Wednesday 29 February 2012

What is Bundler in ruby on rails?


This article was written for Bundler version 1.0. If you are using a later version of Bundler, the commands and code here may or may not work. If in doubt refer to the Bundler home page.
Bundler is a program for managing gem dependencies in your Ruby projects. With Bundler you can specify which gems your program needs, what versions they should be at, it can help you install them, load them at runtime and distribute them with your software. Basically, it takes all of the guesswork out of installing the gems needed to run your Ruby projects.
Before Bundler, you'd often see a section in the README for any particular project stating the gems you'll need to install. They might have even been kind enough to include a command line for you to copy and paste to install these gems. This worked just fine. Kind of. Sometimes. The problem here (besides it being very clunky and ad hoc) is that new versions of gems can introduce new features, break old features or just behave differently and make your Ruby program fail to run. By using Bundler to specify not only which gems you use but the versions of those gems, you can have very fine and automated control over which gems your program will use.
In addition to this amount of control, Bundler provides a simple way to install these gems. No more copying and pasting lists of gems, or even using the gem command manually.
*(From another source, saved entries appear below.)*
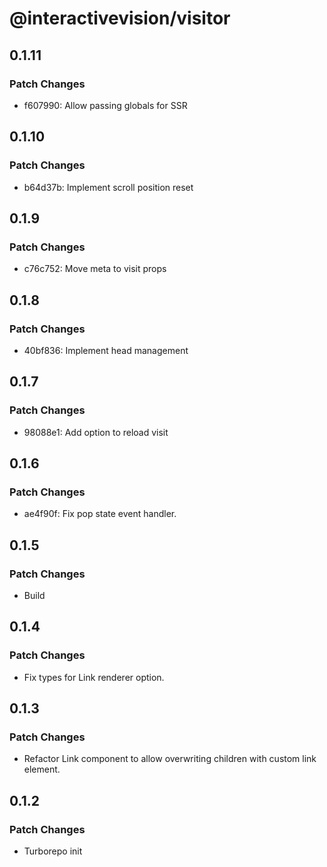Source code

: # @interactivevision/visitor

## 0.1.11

### Patch Changes

- f607990: Allow passing globals for SSR

## 0.1.10

### Patch Changes

- b64d37b: Implement scroll position reset

## 0.1.9

### Patch Changes

- c76c752: Move meta to visit props

## 0.1.8

### Patch Changes

- 40bf836: Implement head management

## 0.1.7

### Patch Changes

- 98088e1: Add option to reload visit

## 0.1.6

### Patch Changes

- ae4f90f: Fix pop state event handler.

## 0.1.5

### Patch Changes

- Build

## 0.1.4

### Patch Changes

- Fix types for Link renderer option.

## 0.1.3

### Patch Changes

- Refactor Link component to allow overwriting children with custom link element.

## 0.1.2

### Patch Changes

- Turborepo init
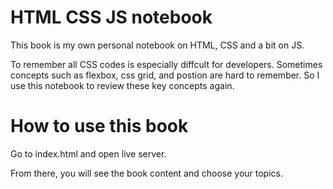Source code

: # HTML CSS JS notebook

This book is my own personal notebook on HTML, CSS and a bit on JS.

To remember all CSS codes is especially diffcult for developers. Sometimes concepts such as flexbox, css grid, and postion are hard to remember. So I use this notebook to review these key concepts again.

# How to use this book

Go to index.html and open live server.

From there, you will see the book content and choose your topics.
All of this is replaced by a simple command: bundle install. This is simple enough that system administrators and webmasters that have no idea about Ruby can run it, it all just works.
Another useful feature is the ability to store your gems in a vendor directory in your source tree. This allows you to distribute your Ruby program along with its dependencies so it doens't have to reach out to the Rubygems repository, it already has its gems right there.
In addition to the gems and gem versions you give to Bundler, Bundler will also keep track of the versions of all the dependencies of those gems. So it will not only track the gems you know about, but also the gems those gems rely on, whether you know about them or not.

Who Should Use Bundler?

The short answer to this question is "everyone." Bundler is so useful to practically everyone, it has become an absolute fixture in the Ruby ecosystem. Here are a few examples of the types of people who would find Bundler useful.
  • Individual developers. It might not sound like it's that important, but individual developers need to keep control of which gems their programs are using. There's nothing worse than having a program work fine on your development machine and fail elsewhere due to a differing gem version. Even if you're a single developer, and even if you only ever run your programs on your development machine, you should probably be using Bundler.
  • Groups of developers. Not every programmer on a team has the same versions of gems installed. Keeping all the developers on the same page is what Bundler was built for. It's hard to imagine doing development in a group without Bundler.
  • A web developer. If you're a web developer that needs to pass Rails, Sinatra or other Ruby web applications to web designers, system administrators, clients, etc then again, Bundler would be very useful. Even if the other members of the team are not programmers, they will still need to lock gem versions to the same versions you're using.
  • Everyone else. Every Ruby programmer should be using Bundler. I know I've personally encountered bugs where new versions of a gem have introduced some subtle bug and the whole program just crashes, or simply refuses to work. It is rare, gem authors usually do their best to keep regressions from happening, but it does happen. If you aren't using Bundler, you should be! I know that sounds like a sales pitch, but really, you should be.

Installing Bundler

Before you can dig in, you have to install Bundler itself. This should be the only gem you need to install yourself should all your programs' dependencies be managed by Bundler. And there are no surprises here, just gem install bundler. You'll now have the bundler gem installed and thebundle command line tool available.


$ gem install bundler

If you need to be root to install gems, you should run this from a root console or with sudo. Similarly, if the bundle command needs to install gems it should be run as root. If you fail to do this, it will ask you for your root password.